„Der Kampf um die Kirche“
Die geistliche Landschaft in Deutschland wird immer dürrer und macht immer mehr Gläubigen zu schaffen. Umso dankbarer darf man auf die Oasen heutiger Zeit blicken, Aufbrüche, die das lebendige Wasser den Dürstenden wieder zugänglich machen. Auf akademische und doch lebensnahe Weise geschah dies beim dritten digitalen Studientag des Arbeitskreises „Christliche Anthropologie“ am 7. November zum Thema „Der Kampf um die Kirche.“ Aus Anlass der bedenklichen Entwicklungen auf dem Synodalen Weg brachten sich fünf Referenten auf je verschiedene Weise ein mit Beiträgen zur Bestandsaufnahme, persönlichen Einblicken in die Synodalversammlungen und konkreten Alternativen für eine echte Erneuerung der Kirche. Die Veranstaltung wurde wie zuvor von Dr. Dominik Klenk, Publizist und Leiter des Fontis Verlags, moderiert.

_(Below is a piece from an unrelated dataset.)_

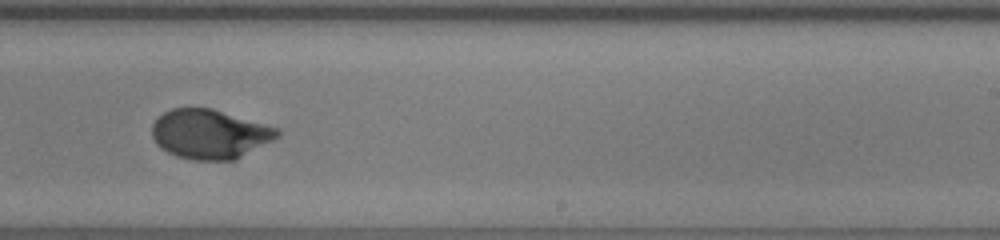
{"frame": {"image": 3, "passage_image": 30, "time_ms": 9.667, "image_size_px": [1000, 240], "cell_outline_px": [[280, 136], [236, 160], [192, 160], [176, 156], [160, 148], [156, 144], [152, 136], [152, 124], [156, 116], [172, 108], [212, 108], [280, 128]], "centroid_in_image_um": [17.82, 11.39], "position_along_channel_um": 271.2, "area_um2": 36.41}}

Weder gusseiserne Natur noch willkürliche Kultur
Den Anfang machte Prof. Dr. Hanna-Barbara Gerl-Falkovitz mit dem Vortrag „Liebe, Leib und Lust“. Lassen sich „Natur“ und „Person“ in der Liebe wirklich trennen? Auf prägnante Weise entwarf sie ein Koordinatensystem mit den Achsen „Natur“, „Person“ und „Kultur“ entgegen einer Auseinanderentwicklung dieser drei Größen. Sie entkräftete einerseits den „Unmut der Natur“ (Judith Butler) und die maßlose Überschätzung des menschlichen Willens in Losgelöstheit von Natur und Kultur. Andererseits erklärte sie die schädlichen Konsequenzen einer Losgelöstheit der Natur oder der Kultur vom Rest, auch die Losgelöstheit von einem höheren Ziel. In diesem Zusammenhang definierte sie auch den Personbegriff, der sich gleichermaßen zusammensetzt aus Autonomie und Selbsttranszendierung auf ein Gegenüber.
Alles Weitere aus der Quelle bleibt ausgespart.